Deklaration zu fairem Wahlrecht

Die Teilnehmer des Workshops Mathematics and Democracy – Voting Systems and Collective Choice (Meldung vom 6. August 2005) haben eine Deklaration erarbeitet, die Forderungen für ein faires Wahlrecht enthält.

Deutsche Übertragung des englischen Originals:

Deklaration der Teilnehmer des zweiten Workshops on Mathematics and Democracy
Erice, 18. bis 23. September 2005

Das Ziel der Forschung, die auf diesem Workshop präsentiert und diskutiert wurde, ist die Entwicklung und das Verständnis fairer und gerechter Wahlsysteme. Getragen von Wissenschaftlern aus verschiedenen Disziplinen – Mathematik, Politikwissenschaft, Ökonomie, Rechtswissenschaft, Statistik, Informatik, ... – gibt es einen Grundkonsens über Prinzipien, den die Teilnehmer teilen.

Wir sind der Überzeugung, dass ein gerechtes Wahlsystem für Parlamentswahlen folgende Eigenschaften haben soll:

  1. Transparenz und Einfachheit sollen gewährleistet sein. Wahlsysteme, deren Bestimmungen vom Wähler einfach zu verstehen sind, sollten gegenüber komplexeren bevorzugt werden. Außerdem sollten die historischen und rechtlichen Gegebenheiten eines Staates berücksichtigt werden.
  2. Gewährleistet Genauigkeit. Der Akt des Wählens – mit Stimmzetteln aus Papier, optischen Scannern, elektronischen oder anderen Hilfsmitteln – soll zuverlässig sein: der einzelne Wähler soll die Möglichkeit haben, zu verifizieren, dass seine Stimme richtig gezählt wurde. Dies ist heutzutage mit Hilfe kryptographischer Methoden über das Internet möglich.
  3. Fördert Wettbewerb und verhindert parteiische Verzerrungen. Das Wahlsystem sollte keine politische Gruppe gegenüber einer anderen bevorzugen. Insbesondere soll es die Wahl einer Mehrheit im Parlament aus einer Minderheit an Stimmen (so gut wie) unmöglich machen.
  4. Jede Stimme soll zählen. Kein Wahlsystem soll die Bürger entmutigen zur Wahl zu gehen; vielmehr soll es Beteiligung fördern.
  5. Macht das Parlament zu einem „Spiegel“ der Wählerschaft, der die unterschiedlichen „Wählerwillen“ zum Ausdruck bringt, jedoch aber regierungsfähig bleibt (zum Beispiel durch die Entstehung einer Mehrheit).
  6. Die Anreize strategisch zu wählen sollen möglichst gering sein. Das Wahlsystem soll die Wähler ermutigen, ihre wahren Präferenzen zum Ausdruck zu bringen.
  7. Schließt parteiische politische Kontrolle aus, indem die rechtliche und administrative Zuständigkeit für Wahlen an eine unabhängige Kommission abgegeben wird.

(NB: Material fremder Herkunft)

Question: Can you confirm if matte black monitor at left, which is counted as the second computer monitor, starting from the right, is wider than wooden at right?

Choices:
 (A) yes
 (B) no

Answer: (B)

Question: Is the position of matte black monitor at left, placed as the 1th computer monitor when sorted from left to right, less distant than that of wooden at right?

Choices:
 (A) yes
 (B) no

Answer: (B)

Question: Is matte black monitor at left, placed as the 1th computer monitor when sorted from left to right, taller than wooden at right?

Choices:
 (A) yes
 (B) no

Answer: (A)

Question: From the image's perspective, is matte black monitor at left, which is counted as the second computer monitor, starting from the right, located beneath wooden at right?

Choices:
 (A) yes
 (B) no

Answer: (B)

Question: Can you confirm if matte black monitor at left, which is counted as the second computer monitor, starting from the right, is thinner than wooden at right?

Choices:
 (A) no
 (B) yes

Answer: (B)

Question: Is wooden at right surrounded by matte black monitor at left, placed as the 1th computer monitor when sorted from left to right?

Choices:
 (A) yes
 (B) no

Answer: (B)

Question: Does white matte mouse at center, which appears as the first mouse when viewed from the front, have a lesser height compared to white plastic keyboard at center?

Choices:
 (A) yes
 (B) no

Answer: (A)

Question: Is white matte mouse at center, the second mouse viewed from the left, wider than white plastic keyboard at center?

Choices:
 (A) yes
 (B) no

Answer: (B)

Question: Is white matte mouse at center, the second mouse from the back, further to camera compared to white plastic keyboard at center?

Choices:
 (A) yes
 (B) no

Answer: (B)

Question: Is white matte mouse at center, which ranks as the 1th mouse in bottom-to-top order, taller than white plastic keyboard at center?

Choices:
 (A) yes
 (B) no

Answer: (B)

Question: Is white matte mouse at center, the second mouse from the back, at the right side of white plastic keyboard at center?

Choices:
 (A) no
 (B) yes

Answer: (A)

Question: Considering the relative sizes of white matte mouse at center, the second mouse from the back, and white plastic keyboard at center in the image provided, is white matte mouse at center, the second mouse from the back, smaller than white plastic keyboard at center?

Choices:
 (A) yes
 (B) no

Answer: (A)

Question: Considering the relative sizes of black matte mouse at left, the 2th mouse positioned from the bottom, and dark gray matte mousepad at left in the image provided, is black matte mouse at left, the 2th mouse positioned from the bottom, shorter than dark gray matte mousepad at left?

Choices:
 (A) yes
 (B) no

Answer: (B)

Wahlsysteme, in denen es Wahlkreise gibt, sollen folgenden weiteren Anforderungen genügen:

  1. Wahlkreise sollen sich an geographischen Gegebenheiten orientieren und kompakt sein.
  2. Politische Untergliederungen und Gemeinschaften sollen respektiert werden. Verwirrung durch unterschiedliche Distrikte, die für unterschiedliche Wahlen (lokal, regional, national) definiert werden, soll mit aller Anstrengung vermieden werden.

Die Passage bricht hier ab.